[Intel-wired-lan] Bug 215689 - e1000e: regression for I219-V for kernel 5.14 onwards
Neftin, Sasha
sasha.neftin at intel.com
Thu Mar 24 15:09:54 UTC 2022
On 3/24/2022 12:37, Thorsten Leemhuis wrote:
> Hi, this is your Linux kernel regression tracker.
>
> I noticed a regression report in bugzilla.kernel.org that afaics nobody
> acted upon since it was reported about a week ago, that's why I decided
> to forward it to the lists and a few relevant people to the CC. To quote
> from https://bugzilla.kernel.org/show_bug.cgi?id=215689 :
>
>> [reply] [−] Description James 2022-03-15 13:45:38 UTC
>>
>> I run Arch linux on an Intel NUC 8i3BEH which has the following network card:
>>
>> 00:1f.6 Ethernet controller: Intel Corporation Ethernet Connection (6) I219-V (rev 30)
>> DeviceName: LAN
>> Subsystem: Intel Corporation Device 2074
>> Control: I/O- Mem+ BusMaster+ SpecCycle- MemWINV- VGASnoop- ParErr- Stepping- SERR- FastB2B- DisINTx+
>> Status: Cap+ 66MHz- UDF- FastB2B- ParErr- DEVSEL=fast >TAbort- <TAbort- <MAbort- >SERR- <PERR- INTx-
>> Latency: 0
>> Interrupt: pin A routed to IRQ 135
>> Region 0: Memory at c0b00000 (32-bit, non-prefetchable) [size=128K]
>> Capabilities: [c8] Power Management version 3
>> Flags: PMEClk- DSI+ D1- D2- AuxCurrent=0mA PME(D0+,D1-,D2-,D3hot+,D3cold+)
>> Status: D0 NoSoftRst+ PME-Enable- DSel=0 DScale=1 PME-
>> Capabilities: [d0] MSI: Enable+ Count=1/1 Maskable- 64bit+
>> Address: 00000000fee003d8 Data: 0000
>> Kernel driver in use: e1000e
>> Kernel modules: e1000e
>>
>> I found a major regression since the previous few kernel versions which causes several odd issues, most noteably I use the machine to stream live tv via TVheadend and was finding this to be unusable (picture freezes and sound breaks up very badly with continuity errors in the TVheadend logfile).
>>
>> I found the issue was introduced since the 5.14 kernel, and have eventually got round to performing a git bisect, which landed upon the following commit:
>>
>> 44a13a5: e1000e: Fix the max snoop/no-snoop latency for 10M
>>
>> Indeed, if I revert this single commit then the problem is resolved.

*Collected material*:

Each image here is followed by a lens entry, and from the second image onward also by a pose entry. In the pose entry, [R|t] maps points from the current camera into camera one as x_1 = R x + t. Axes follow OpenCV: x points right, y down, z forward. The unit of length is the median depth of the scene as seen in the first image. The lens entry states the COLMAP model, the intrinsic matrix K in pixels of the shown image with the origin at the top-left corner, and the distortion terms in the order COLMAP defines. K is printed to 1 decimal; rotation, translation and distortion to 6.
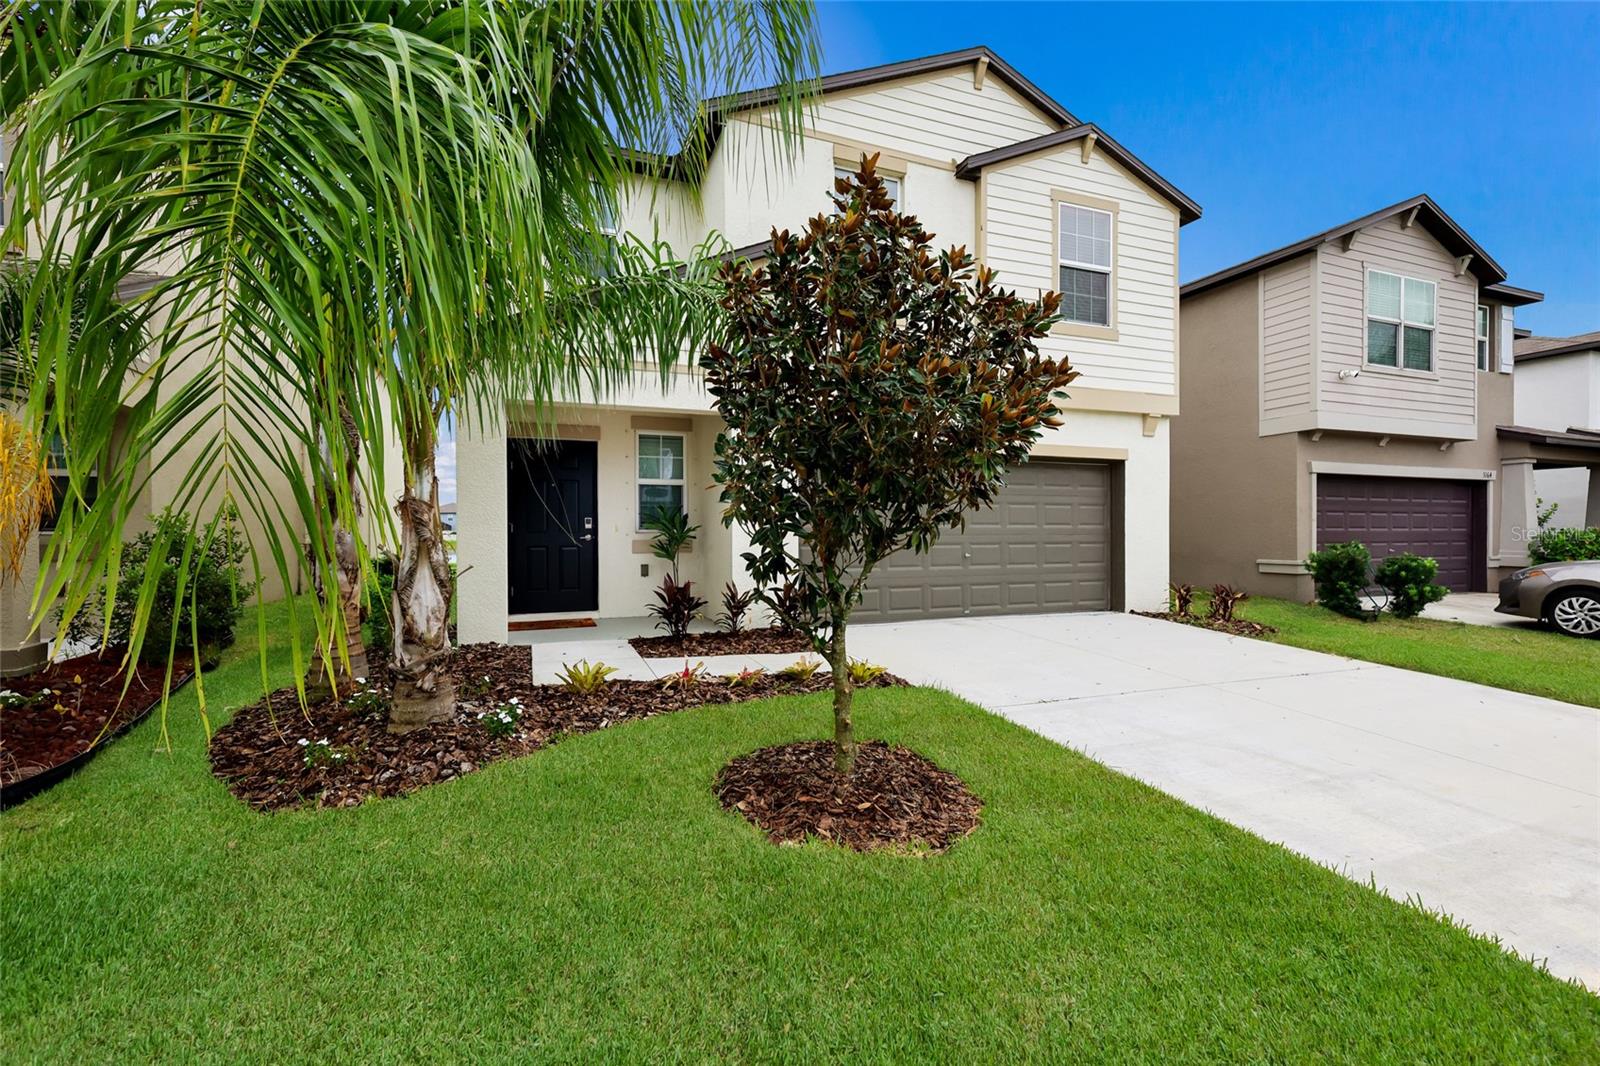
lens RADIAL K [[697.6, 0, 802.7], [0, 697.6, 534.4], [0, 0, 1]] dist [-0.001273, 0.001654]
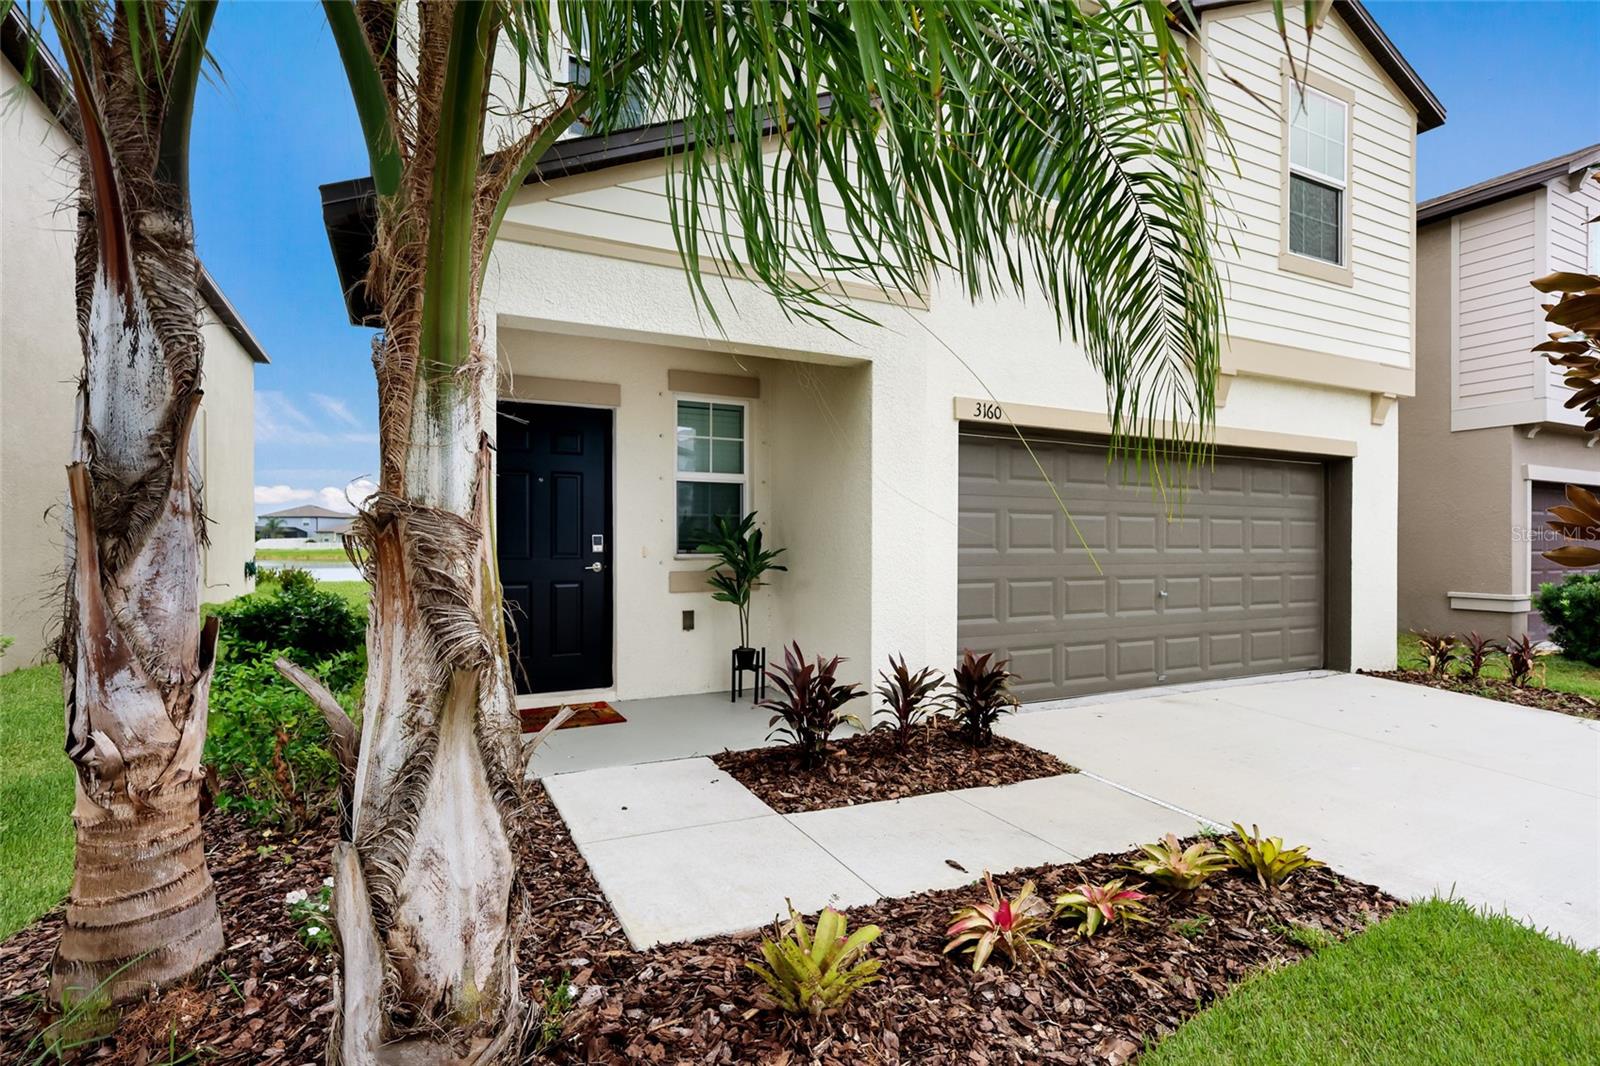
lens RADIAL K [[767.5, 0, 791.5], [0, 767.5, 540.6], [0, 0, 1]] dist [0.004339, -0.000038]
pose [[0.995263, 0.006919, 0.096970, -0.187899], [-0.006572, 0.999971, -0.003905, -0.015861], [-0.096994, 0.003249, 0.995280, 0.290391]]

*Exercise 1*:
Answer these about the e1000e regression report:
(a) What machine does the reporter run Arch Linux on?
(b) Which kernel driver is in use for the network card?
(c) Which commit did the git bisect land on?
*Exercise 2*: How might the e1000e regression report go on? Continue it from its last sentence.

*Exercise result 1*:
(a) An Intel NUC 8i3BEH
(b) e1000e
(c) 44a13a5: e1000e: Fix the max snoop/no-snoop latency for 10M

*Exercise result 2*:
>>
>> To help diagnose the issue I applied the following patch to capture the values of the lat_enc, max_ltr_enc vs lat_enc_d, max_ltr_enc_d variables:
>>
>> diff --git a/drivers/net/ethernet/intel/e1000e/ich8lan.c b/drivers/net/ethernet/intel/e1000e/ich8lan.c
>> index d60e2016d..f4e5ffbcd 100644
>> --- a/drivers/net/ethernet/intel/e1000e/ich8lan.c
>> +++ b/drivers/net/ethernet/intel/e1000e/ich8lan.c
>> @@ -1012,6 +1012,7 @@ static s32 e1000_platform_pm_pch_lpt(struct e1000_hw *hw, bool link)
>> u16 max_ltr_enc_d = 0; /* maximum LTR decoded by platform */
>> u16 lat_enc_d = 0; /* latency decoded */
>> u16 lat_enc = 0; /* latency encoded */
>> + struct e1000_adapter *adapter = hw->adapter;
>>
>> if (link) {
>> u16 speed, duplex, scale = 0;
>> @@ -1074,6 +1075,9 @@ static s32 e1000_platform_pm_pch_lpt(struct e1000_hw *hw, bool link)
>> ((max_ltr_enc & E1000_LTRV_SCALE_MASK)
>> >> E1000_LTRV_SCALE_SHIFT)));
>>
>> + e_info("e1000e: lat_enc=%d max_ltr_enc=%d", lat_enc, max_ltr_enc);
>> + e_info("e1000e: lat_enc_d=%u max_ltr_enc_d=%u", lat_enc_d, max_ltr_enc_d);
>> +
>> if (lat_enc_d > max_ltr_enc_d)
>> lat_enc = max_ltr_enc;
>> }
>>
>> With this in place I see the following in dmesg:
>>
>> [ 3.241215] e1000e: Intel(R) PRO/1000 Network Driver
>> [ 3.241217] e1000e: Copyright(c) 1999 - 2015 Intel Corporation.
>> [ 3.243382] e1000e 0000:00:1f.6: Interrupt Throttling Rate (ints/sec) set to dynamic conservative mode
>> [ 3.749009] e1000e 0000:00:1f.6 0000:00:1f.6 (uninitialized): registered PHC clock
>> [ 3.824751] e1000e 0000:00:1f.6 eth0: (PCI Express:2.5GT/s:Width x1) 94:c6:91:ae:b3:7b
>> [ 3.824765] e1000e 0000:00:1f.6 eth0: Intel(R) PRO/1000 Network Connection
>> [ 3.824849] e1000e 0000:00:1f.6 eth0: MAC: 13, PHY: 12, PBA No: FFFFFF-0FF
>> [ 6.949327] e1000e 0000:00:1f.6 eth0: e1000e: lat_enc=2233 max_ltr_enc=4099
>> [ 6.949331] e1000e 0000:00:1f.6 eth0: e1000e: lat_enc_d=58368 max_ltr_enc_d=0
>> [ 6.951165] e1000e 0000:00:1f.6 eth0: NIC Link is Up 1000 Mbps Full Duplex, Flow Control: Rx/Tx
>>
>> Notice that lat_enc_d=58368 and max_ltr_enc_d=0 !
>>
>> lat_enc_d is greater than max_ltr_enc_d so it's setting snoop latency to max_ltr_enc (i.e. 4099) where it would have previously been set to 2233 in this particular example. This seems to be where the problem lies.
>>
>> Prior to commit 44a13a5:
>>
>> if (lat_enc > max_ltr_enc)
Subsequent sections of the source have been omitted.